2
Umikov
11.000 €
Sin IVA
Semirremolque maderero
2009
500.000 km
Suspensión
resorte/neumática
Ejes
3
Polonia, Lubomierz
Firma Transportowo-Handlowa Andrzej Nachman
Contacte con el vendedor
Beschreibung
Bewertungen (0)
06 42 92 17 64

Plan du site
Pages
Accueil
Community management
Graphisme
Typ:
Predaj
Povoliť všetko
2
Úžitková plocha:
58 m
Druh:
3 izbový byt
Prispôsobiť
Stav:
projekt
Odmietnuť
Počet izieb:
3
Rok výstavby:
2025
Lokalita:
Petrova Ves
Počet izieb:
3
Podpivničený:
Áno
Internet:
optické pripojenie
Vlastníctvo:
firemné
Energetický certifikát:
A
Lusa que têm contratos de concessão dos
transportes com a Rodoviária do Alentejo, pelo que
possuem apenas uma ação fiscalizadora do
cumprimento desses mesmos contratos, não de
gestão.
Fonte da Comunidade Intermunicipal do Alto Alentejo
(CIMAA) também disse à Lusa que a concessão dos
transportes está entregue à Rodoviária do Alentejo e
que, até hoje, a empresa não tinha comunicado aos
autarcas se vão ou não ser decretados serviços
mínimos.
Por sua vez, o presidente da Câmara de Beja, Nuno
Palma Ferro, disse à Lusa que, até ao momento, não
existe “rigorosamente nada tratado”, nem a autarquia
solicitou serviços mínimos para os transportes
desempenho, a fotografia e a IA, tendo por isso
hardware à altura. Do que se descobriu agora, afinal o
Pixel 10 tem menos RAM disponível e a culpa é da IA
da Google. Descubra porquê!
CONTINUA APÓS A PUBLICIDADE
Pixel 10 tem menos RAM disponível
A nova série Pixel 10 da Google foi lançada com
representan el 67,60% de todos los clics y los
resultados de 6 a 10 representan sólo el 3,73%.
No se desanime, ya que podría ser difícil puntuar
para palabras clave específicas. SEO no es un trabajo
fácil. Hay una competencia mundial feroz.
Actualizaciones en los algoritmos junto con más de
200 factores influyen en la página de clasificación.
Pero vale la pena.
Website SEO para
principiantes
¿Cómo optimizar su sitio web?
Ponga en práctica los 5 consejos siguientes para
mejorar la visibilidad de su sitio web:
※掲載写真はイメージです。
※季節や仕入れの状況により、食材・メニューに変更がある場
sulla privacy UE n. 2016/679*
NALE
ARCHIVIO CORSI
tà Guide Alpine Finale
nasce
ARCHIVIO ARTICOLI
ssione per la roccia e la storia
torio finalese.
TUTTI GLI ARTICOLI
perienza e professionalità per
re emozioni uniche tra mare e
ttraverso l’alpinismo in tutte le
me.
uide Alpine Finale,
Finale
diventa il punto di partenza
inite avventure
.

________

EXERCISE BRIEF = Please rewrite the rows above, swapping every "Pixel 10" for "Pixel 9" and leaving everything else unchanged.

OUTPUT OF THE TASK =
2
Umikov
11.000 €
Sin IVA
Semirremolque maderero
2009
500.000 km
Suspensión
resorte/neumática
Ejes
3
Polonia, Lubomierz
Firma Transportowo-Handlowa Andrzej Nachman
Contacte con el vendedor
Beschreibung
Bewertungen (0)
06 42 92 17 64

Plan du site
Pages
Accueil
Community management
Graphisme
Typ:
Predaj
Povoliť všetko
2
Úžitková plocha:
58 m
Druh:
3 izbový byt
Prispôsobiť
Stav:
projekt
Odmietnuť
Počet izieb:
3
Rok výstavby:
2025
Lokalita:
Petrova Ves
Počet izieb:
3
Podpivničený:
Áno
Internet:
optické pripojenie
Vlastníctvo:
firemné
Energetický certifikát:
A
Lusa que têm contratos de concessão dos
transportes com a Rodoviária do Alentejo, pelo que
possuem apenas uma ação fiscalizadora do
cumprimento desses mesmos contratos, não de
gestão.
Fonte da Comunidade Intermunicipal do Alto Alentejo
(CIMAA) também disse à Lusa que a concessão dos
transportes está entregue à Rodoviária do Alentejo e
que, até hoje, a empresa não tinha comunicado aos
autarcas se vão ou não ser decretados serviços
mínimos.
Por sua vez, o presidente da Câmara de Beja, Nuno
Palma Ferro, disse à Lusa que, até ao momento, não
existe “rigorosamente nada tratado”, nem a autarquia
solicitou serviços mínimos para os transportes
desempenho, a fotografia e a IA, tendo por isso
hardware à altura. Do que se descobriu agora, afinal o
Pixel 9 tem menos RAM disponível e a culpa é da IA
da Google. Descubra porquê!
CONTINUA APÓS A PUBLICIDADE
Pixel 9 tem menos RAM disponível
A nova série Pixel 9 da Google foi lançada com
representan el 67,60% de todos los clics y los
resultados de 6 a 10 representan sólo el 3,73%.
No se desanime, ya que podría ser difícil puntuar
para palabras clave específicas. SEO no es un trabajo
fácil. Hay una competencia mundial feroz.
Actualizaciones en los algoritmos junto con más de
200 factores influyen en la página de clasificación.
Pero vale la pena.
Website SEO para
principiantes
¿Cómo optimizar su sitio web?
Ponga en práctica los 5 consejos siguientes para
mejorar la visibilidad de su sitio web:
※掲載写真はイメージです。
※季節や仕入れの状況により、食材・メニューに変更がある場
sulla privacy UE n. 2016/679*
NALE
ARCHIVIO CORSI
tà Guide Alpine Finale
nasce
ARCHIVIO ARTICOLI
ssione per la roccia e la storia
torio finalese.
TUTTI GLI ARTICOLI
perienza e professionalità per
re emozioni uniche tra mare e
ttraverso l’alpinismo in tutte le
me.
uide Alpine Finale,
Finale
diventa il punto di partenza
inite avventure
.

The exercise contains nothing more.